In special education, as well as general ed, we often conclude that we know how kids are thinking because they give us correct answers.
Then we learn how they found the answers.
We think, “WHHAATTT????”
At the end of a school year, I was overseeing a class of first graders while their teacher packed the classroom. Since the teacher was there, I could relax more than usual. When I’m responsible for a room of students who I don’t know, I don’t joke around. But here, I could have some fun. So when two kids asked me how old I was, I grinned and replied, “I’m two years old. I look pretty grown up for two, huh?”
They had expected me to answer, “My age is none of your business.” I know this because another kid was cowering near them, intoning, “This is none of our business.”
When I told them that I was two, all three stared at me.
Then they wised up. The interrogator shook her head. “You’re not two years old.”
I was caught.
“…because you have grown-up teeth.”
I tried to entertain them further by explaining that these are the teeth that we’re born with on my home planet, far far away. But the kids had come to their conclusion. I was a grownup because I didn’t have baby teeth. Conversation over.
I wondered, for a first grader, are teeth really the major distinction between babies and adults?
Now that I think about it, on my second grade Christmas concert, my class sang “All I Want for Christmas Is My Two Front Teeth.” Yuletide tidings supplanted by teeth. It’s all in our perspective.

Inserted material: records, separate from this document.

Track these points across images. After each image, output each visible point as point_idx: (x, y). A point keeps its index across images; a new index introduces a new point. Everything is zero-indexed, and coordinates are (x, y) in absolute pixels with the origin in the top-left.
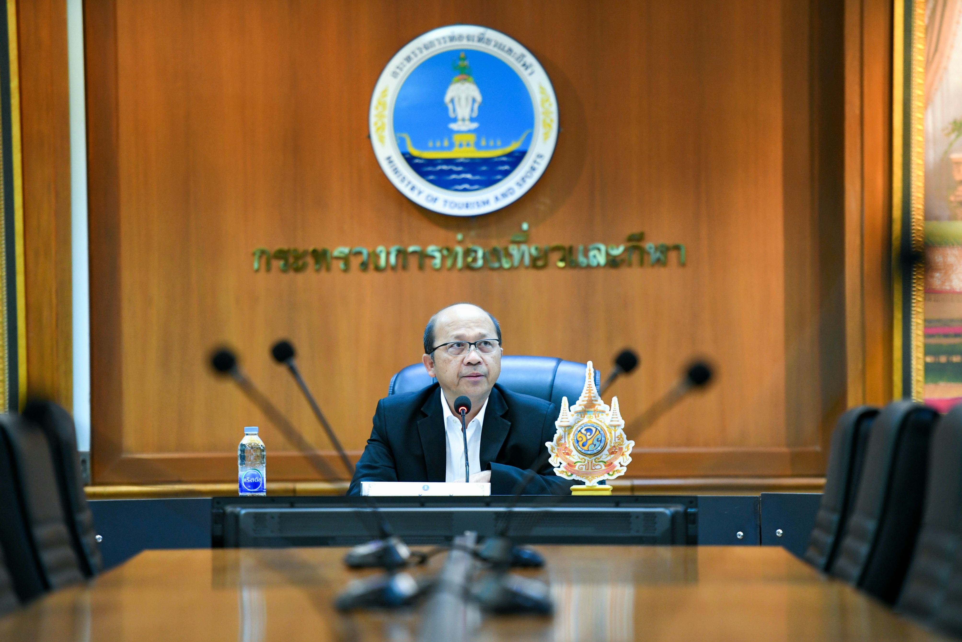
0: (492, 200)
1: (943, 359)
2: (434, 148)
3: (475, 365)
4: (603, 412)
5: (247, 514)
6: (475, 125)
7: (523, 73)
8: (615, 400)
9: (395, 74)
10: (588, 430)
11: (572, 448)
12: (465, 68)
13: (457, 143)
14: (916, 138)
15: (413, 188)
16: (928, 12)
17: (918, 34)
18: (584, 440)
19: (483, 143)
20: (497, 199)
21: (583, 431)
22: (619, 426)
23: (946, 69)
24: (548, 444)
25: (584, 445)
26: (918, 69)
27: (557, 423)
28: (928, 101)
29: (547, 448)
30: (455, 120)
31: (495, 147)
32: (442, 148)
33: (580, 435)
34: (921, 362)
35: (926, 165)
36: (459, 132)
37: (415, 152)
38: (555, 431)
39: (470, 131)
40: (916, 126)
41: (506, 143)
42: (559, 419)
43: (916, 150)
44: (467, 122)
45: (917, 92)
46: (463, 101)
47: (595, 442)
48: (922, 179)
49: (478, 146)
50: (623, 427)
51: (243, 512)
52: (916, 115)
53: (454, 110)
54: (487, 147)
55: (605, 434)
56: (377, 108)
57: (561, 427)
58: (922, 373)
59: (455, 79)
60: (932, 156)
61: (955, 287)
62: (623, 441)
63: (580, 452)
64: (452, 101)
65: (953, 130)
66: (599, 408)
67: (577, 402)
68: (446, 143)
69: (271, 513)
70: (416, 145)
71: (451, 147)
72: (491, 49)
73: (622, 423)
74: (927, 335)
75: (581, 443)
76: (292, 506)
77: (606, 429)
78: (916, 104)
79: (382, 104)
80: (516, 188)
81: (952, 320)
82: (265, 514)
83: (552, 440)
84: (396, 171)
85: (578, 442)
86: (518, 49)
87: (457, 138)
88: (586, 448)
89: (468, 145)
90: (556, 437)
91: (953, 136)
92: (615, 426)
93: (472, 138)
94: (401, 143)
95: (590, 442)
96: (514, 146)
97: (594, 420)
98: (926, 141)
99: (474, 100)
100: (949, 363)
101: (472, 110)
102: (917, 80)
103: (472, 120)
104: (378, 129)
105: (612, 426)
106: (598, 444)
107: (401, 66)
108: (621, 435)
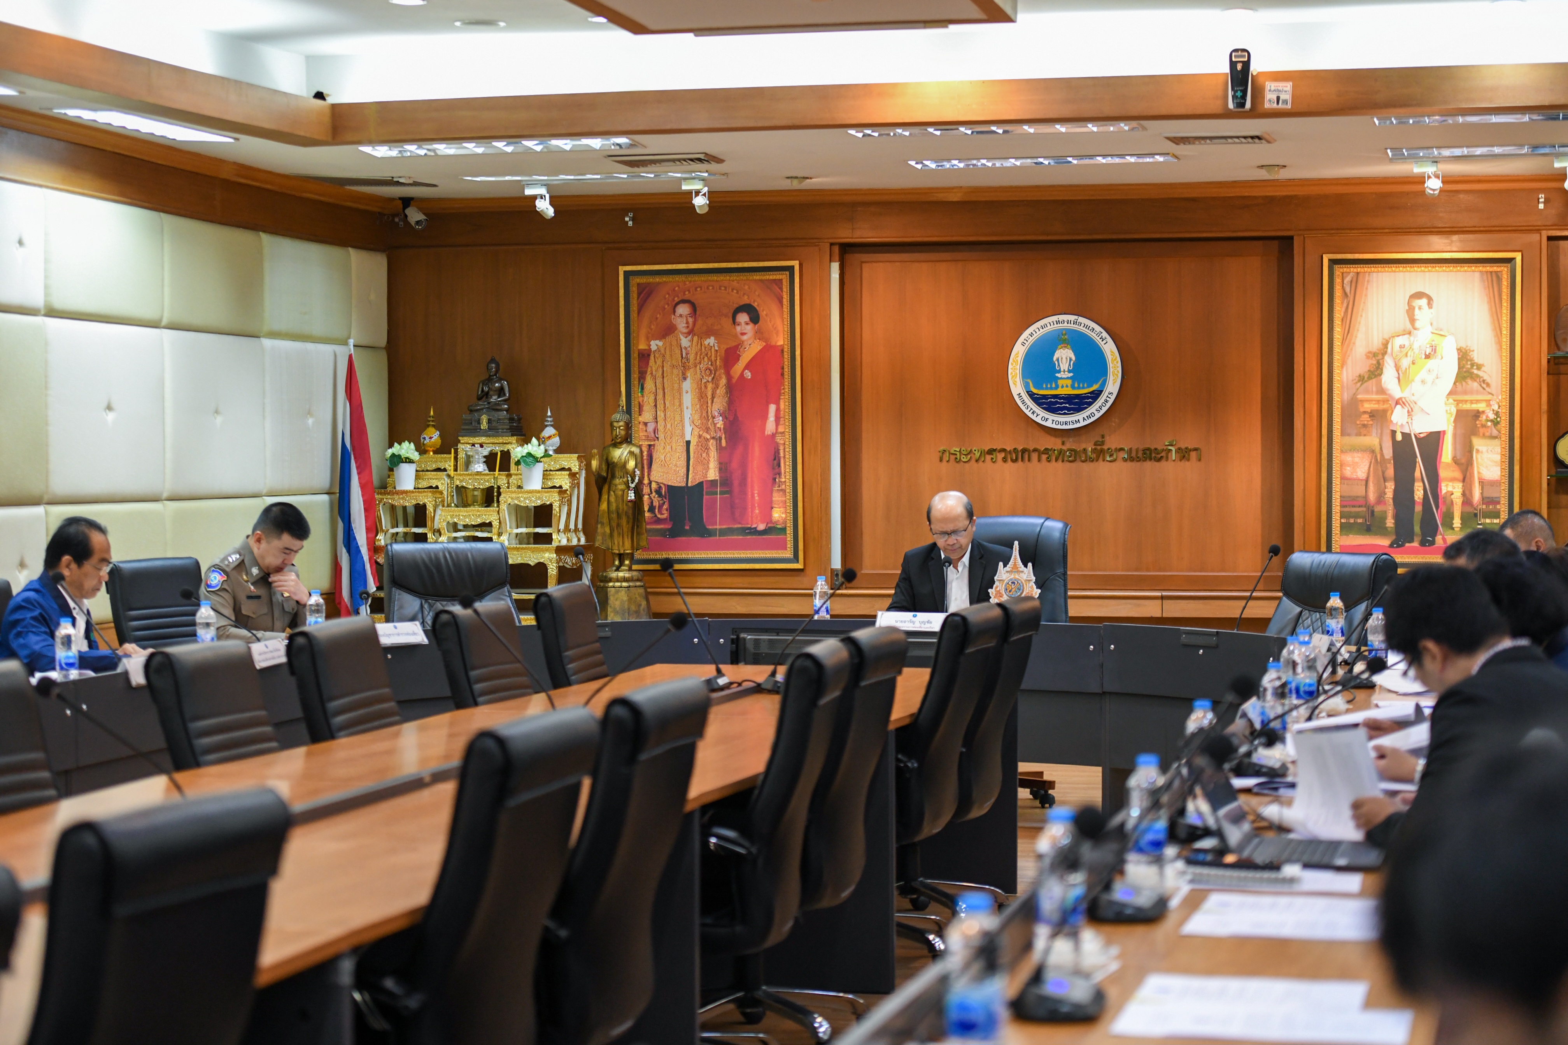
0: (1081, 420)
1: (1352, 521)
2: (1047, 388)
3: (952, 545)
4: (1022, 572)
5: (750, 639)
6: (1071, 374)
7: (1101, 344)
8: (1030, 565)
9: (1023, 344)
10: (1013, 583)
11: (1004, 593)
12: (1065, 340)
13: (1060, 385)
14: (1336, 385)
15: (1033, 413)
16: (1344, 309)
17: (1337, 322)
18: (1010, 588)
19: (1076, 385)
20: (1084, 419)
21: (1010, 583)
22: (1031, 580)
23: (1354, 343)
24: (990, 590)
25: (1010, 591)
26: (1337, 343)
27: (996, 578)
28: (1343, 363)
29: (989, 593)
30: (1059, 371)
31: (1083, 388)
32: (1051, 388)
33: (1008, 585)
34: (1338, 522)
35: (1342, 402)
36: (1061, 378)
37: (1035, 391)
38: (994, 583)
39: (1068, 378)
40: (1336, 377)
41: (1089, 386)
42: (997, 575)
43: (1336, 392)
44: (1066, 373)
45: (1337, 357)
46: (1064, 359)
47: (1017, 590)
48: (1340, 410)
49: (1073, 387)
50: (1034, 581)
51: (749, 637)
52: (1336, 371)
53: (1059, 365)
54: (1079, 388)
55: (1023, 585)
56: (1012, 364)
57: (998, 580)
58: (1339, 529)
59: (1060, 347)
60: (1346, 396)
61: (1359, 476)
62: (1033, 590)
63: (1007, 595)
64: (1058, 360)
65: (1359, 381)
66: (1021, 569)
67: (1008, 566)
68: (1054, 386)
69: (763, 639)
70: (1035, 387)
71: (1057, 387)
72: (1081, 329)
73: (1034, 578)
74: (1342, 506)
75: (1008, 591)
76: (778, 635)
77: (1024, 582)
78: (1336, 364)
79: (1016, 362)
80: (1096, 413)
81: (1358, 497)
82: (760, 639)
83: (992, 588)
84: (1023, 402)
85: (1007, 589)
86: (1098, 328)
87: (1060, 382)
88: (1011, 593)
89: (1067, 386)
90: (995, 586)
91: (1359, 384)
92: (1029, 581)
93: (1069, 382)
94: (1026, 385)
95: (1013, 590)
96: (1095, 387)
97: (1017, 577)
98: (1342, 387)
99: (1071, 360)
100: (1355, 523)
101: (1070, 365)
102: (1337, 349)
103: (1069, 371)
104: (1013, 377)
105: (1027, 580)
106: (1018, 591)
107: (1027, 339)
108: (1032, 586)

Our students, our children, can arrive at accurate conclusions. We assume that their answers follow a logic that we ourselves use. These moments when we glimpse their thought processes can remind us that they see a pretty different world.
How do we use this in daily interactions?
Watch the kids. Listen to what they’re talking about with each other. Play with them and see how they respond.
For special education kids, this is incredibly important. What are they getting? What do we think they understand that they are missing? Just because they can get from A to D doesn’t mean they went directly through B and C. Does that matter? It might.
Taking time to ask, “Why?” and “How do you know?” can help us to understand how kids are thinking. We can learn which gaps need to be filled, or learn how to make better jokes to them in the future.
If nothing else, now when I talk to first graders, I know to reference teeth.